For some time following my last post eight months ago, I meant to post my 50-mile playlist. But I never did.  I have thought of reconfiguring this forum in various ways for various purposes and did not do that either. Do I want a consistent narrative thread? An underlying theme? A greater agenda? A semi-public diary? A window? An audience? I am looking for a point, but there are so many points. I have sung this Yusuf/Cat Stevens song I don't know how many times and I wonder if I've ever done what "I" say I'm doing when I sing it. I can't say for him whether it was just a pretty lyric or if he really did what he says he is doing in the song, either.
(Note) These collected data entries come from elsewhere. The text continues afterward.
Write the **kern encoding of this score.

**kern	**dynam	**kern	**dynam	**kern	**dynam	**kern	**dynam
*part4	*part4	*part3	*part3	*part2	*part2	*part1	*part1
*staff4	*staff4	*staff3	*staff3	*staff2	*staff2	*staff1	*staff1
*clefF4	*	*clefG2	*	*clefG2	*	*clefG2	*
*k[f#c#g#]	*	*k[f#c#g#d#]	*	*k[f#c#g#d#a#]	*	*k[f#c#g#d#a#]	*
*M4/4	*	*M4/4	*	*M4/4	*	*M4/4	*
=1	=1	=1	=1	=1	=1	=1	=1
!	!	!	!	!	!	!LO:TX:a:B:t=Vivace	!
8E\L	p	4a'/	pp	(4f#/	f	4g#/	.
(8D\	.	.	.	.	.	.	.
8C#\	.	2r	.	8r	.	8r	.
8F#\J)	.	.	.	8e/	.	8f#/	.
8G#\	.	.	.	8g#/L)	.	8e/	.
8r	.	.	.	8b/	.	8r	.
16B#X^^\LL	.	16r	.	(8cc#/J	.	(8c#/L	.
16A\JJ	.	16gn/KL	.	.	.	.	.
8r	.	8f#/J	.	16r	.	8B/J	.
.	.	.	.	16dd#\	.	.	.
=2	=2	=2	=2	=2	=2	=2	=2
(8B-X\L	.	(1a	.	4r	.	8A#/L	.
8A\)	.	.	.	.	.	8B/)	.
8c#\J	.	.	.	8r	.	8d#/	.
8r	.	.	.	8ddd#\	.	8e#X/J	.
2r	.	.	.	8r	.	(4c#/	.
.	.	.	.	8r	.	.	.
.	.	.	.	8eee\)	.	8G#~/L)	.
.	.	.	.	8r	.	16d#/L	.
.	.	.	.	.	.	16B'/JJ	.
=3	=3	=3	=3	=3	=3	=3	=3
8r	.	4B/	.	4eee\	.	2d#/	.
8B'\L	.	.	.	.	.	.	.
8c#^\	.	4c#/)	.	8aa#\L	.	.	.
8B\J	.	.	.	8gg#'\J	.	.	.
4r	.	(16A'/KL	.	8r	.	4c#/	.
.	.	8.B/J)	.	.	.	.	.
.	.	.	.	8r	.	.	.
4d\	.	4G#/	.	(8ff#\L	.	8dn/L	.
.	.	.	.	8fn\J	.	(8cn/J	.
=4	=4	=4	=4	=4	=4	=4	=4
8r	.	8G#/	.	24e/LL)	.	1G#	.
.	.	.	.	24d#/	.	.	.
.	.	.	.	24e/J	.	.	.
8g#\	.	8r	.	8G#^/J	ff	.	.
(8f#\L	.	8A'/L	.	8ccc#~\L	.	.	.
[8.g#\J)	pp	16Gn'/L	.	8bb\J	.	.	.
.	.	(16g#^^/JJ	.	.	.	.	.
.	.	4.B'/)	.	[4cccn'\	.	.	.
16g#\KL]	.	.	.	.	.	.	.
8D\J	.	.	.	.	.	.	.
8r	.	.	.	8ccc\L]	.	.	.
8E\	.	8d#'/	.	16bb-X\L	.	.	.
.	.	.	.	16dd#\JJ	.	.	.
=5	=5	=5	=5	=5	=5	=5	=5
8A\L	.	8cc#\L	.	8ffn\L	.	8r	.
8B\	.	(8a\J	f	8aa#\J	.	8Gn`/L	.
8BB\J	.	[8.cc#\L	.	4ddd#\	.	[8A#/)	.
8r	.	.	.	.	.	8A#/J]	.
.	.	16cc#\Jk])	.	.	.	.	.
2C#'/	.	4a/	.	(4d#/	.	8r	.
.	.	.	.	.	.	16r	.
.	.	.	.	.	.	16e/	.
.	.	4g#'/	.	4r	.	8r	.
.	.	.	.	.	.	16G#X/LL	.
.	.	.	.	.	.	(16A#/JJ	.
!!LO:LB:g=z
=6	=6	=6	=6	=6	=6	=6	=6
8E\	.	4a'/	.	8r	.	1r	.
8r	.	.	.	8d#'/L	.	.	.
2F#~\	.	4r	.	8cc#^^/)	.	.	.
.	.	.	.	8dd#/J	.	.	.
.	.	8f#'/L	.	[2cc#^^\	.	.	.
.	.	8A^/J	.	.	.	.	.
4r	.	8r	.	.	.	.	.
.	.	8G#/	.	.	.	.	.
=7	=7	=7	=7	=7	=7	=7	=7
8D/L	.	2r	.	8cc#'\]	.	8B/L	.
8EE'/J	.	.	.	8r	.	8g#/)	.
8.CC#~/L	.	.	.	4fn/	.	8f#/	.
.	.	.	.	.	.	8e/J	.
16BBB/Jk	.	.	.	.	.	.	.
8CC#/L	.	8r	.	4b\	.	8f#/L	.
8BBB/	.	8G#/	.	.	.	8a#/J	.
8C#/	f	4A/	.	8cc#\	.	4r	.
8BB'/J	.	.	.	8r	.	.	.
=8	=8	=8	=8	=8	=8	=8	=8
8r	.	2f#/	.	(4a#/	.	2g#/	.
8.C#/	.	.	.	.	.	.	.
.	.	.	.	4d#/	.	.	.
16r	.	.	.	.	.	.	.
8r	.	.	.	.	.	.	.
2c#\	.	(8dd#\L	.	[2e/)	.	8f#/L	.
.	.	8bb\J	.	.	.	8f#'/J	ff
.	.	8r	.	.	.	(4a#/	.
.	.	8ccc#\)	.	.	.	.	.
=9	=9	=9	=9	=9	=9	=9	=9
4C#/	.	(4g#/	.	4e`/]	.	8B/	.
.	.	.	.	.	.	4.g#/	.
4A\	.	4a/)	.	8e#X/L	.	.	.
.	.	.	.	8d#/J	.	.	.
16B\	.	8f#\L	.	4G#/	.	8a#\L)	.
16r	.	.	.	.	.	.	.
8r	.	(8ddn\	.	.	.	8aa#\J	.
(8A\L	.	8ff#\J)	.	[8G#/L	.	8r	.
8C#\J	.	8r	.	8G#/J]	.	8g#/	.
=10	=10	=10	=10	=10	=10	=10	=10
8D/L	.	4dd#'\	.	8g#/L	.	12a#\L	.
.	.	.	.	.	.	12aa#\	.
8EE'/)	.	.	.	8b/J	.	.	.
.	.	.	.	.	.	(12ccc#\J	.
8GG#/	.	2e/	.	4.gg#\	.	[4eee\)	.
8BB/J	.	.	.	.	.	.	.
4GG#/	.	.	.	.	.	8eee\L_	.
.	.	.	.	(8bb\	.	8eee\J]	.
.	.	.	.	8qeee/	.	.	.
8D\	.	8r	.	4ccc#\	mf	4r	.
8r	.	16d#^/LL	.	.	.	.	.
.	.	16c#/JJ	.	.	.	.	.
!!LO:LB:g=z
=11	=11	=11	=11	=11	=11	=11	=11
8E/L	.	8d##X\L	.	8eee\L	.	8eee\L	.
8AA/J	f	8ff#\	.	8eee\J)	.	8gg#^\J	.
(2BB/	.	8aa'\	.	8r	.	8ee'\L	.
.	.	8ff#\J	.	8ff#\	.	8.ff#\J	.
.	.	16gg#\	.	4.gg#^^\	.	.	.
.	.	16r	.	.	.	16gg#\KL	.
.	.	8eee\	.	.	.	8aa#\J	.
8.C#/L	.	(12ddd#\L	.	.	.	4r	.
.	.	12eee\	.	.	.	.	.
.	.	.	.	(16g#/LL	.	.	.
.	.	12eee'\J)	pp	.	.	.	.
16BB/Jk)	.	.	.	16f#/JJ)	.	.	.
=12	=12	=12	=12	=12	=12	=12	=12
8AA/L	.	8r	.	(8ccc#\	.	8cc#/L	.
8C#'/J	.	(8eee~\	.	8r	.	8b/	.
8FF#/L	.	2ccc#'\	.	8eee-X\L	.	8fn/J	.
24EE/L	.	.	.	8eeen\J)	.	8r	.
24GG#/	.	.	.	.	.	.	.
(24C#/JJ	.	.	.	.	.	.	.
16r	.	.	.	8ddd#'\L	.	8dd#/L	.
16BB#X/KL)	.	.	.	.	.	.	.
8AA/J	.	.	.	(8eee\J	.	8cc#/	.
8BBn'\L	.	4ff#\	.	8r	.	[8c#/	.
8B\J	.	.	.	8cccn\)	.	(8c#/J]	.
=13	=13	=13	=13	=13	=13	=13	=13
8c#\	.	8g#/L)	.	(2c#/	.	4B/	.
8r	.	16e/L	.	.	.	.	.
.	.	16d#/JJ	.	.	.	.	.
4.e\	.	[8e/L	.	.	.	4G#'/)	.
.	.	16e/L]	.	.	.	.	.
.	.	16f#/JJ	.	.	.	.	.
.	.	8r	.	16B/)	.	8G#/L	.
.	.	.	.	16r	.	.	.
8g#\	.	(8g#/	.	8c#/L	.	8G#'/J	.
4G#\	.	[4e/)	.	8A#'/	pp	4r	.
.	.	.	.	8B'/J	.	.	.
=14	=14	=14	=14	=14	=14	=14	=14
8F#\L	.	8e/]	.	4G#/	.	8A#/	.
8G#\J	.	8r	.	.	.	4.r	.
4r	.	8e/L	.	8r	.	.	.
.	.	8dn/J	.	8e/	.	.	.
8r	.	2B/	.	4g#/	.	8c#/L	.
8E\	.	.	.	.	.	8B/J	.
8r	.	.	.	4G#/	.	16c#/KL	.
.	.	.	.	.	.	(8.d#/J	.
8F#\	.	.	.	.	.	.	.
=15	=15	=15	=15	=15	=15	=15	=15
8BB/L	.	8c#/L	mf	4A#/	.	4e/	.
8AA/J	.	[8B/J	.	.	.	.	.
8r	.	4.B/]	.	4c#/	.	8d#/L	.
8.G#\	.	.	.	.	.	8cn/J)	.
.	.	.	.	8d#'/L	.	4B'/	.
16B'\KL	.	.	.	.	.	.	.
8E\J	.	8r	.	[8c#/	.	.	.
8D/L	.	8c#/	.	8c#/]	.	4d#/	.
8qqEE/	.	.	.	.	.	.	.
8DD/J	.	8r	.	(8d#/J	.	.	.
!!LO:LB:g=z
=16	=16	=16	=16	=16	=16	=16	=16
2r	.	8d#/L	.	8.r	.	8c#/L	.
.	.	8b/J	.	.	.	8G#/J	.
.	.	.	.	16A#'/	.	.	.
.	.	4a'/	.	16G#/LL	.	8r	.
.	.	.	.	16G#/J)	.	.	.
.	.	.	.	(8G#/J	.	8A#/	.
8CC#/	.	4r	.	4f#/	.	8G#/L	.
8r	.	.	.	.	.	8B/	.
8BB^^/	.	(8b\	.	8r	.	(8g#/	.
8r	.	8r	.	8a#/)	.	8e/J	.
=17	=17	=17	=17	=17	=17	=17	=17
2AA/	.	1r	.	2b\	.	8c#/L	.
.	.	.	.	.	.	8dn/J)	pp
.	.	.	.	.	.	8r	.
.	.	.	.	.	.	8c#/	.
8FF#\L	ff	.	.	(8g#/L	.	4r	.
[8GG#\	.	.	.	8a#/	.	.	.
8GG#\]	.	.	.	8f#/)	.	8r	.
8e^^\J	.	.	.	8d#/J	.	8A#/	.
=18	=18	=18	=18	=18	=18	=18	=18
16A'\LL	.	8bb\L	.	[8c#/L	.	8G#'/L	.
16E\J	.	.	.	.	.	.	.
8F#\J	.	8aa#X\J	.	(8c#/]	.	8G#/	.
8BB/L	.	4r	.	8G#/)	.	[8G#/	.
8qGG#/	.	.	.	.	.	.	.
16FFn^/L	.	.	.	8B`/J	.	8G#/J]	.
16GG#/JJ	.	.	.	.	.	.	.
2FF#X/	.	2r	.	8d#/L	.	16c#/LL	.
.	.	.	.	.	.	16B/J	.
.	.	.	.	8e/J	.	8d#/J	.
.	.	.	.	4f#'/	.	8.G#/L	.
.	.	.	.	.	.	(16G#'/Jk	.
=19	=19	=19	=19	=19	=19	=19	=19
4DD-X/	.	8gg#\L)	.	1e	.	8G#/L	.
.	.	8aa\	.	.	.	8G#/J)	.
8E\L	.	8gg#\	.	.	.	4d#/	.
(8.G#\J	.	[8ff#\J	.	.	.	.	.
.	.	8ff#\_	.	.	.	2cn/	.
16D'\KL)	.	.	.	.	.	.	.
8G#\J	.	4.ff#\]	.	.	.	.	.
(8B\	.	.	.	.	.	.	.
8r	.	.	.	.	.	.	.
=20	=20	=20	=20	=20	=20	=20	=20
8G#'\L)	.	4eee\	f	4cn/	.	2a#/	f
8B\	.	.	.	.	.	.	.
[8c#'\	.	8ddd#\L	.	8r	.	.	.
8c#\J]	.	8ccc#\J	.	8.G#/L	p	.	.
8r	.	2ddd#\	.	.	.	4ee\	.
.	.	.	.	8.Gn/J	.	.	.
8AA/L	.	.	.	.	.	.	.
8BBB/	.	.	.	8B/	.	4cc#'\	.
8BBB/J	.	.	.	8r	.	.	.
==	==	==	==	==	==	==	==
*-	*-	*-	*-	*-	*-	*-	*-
What if listening to "The Wind" of your soul actually blows you away to a place where people think you have lost your mind? What if you are carried off by the wind to change your name and nobody recognizes you, and people speak of you as if you had died, and resent you for ceasing to give them what you gave them before and they want more of, as if it were a debt you had to pay to society all the rest of your days?

I talked to a Zen priest some months ago. I was not presenting myself that day in the kind of package I would have wanted to present to someone I'd never met, let alone a Zen priest. I was all over the place, running ahead and falling behind and explaining everything in the wrong order. I told her I wanted to go to seminary to be a Unitarian Universalist minister and she said 'do you believe in God?' and I was startled because that is not a question I expected a Zen priest to ask. She said 'how do you know you want to be a Unitarian minister. Maybe you want to be a Zen priest. You should sit with this for a year.'

I have thought about that meeting a lot. I didn't take the advice. I have a patience paradox - some difficult situations and people I can sit with for a long, long time. I ran for 11 hours and 14 minutes last April 9th and finished the course without even throwing up at the end. But ask me to sit on an impulse for more than a week and I am like the rich young man who went away sorrowing after Jesus told him all he needed to do to enter the kingdom of heaven was give away everything he had to the poor. What kind of messed up thing was that to say to a rich kid?

Dear God, please don't ask me to sit. Unless you have a cookie. 

Maybe there is more to that story, though.  The rich young man went away sad because he ostensibly was too attached to his wealth. But what if, later, he thought more about that advice he couldn't take, and the impulse that led him to ask in the first place returned, and his curiosity increased proportionately to a weariness of his burdensome status quo, and he started giving his wealth away, here and there...until eventually he could see through to the other side of it. And lo, the kingdom of heaven was at hand, not anywhere else. Not after graduation, not after parole, not after retirement, not after finding true love (in no particular order of importance).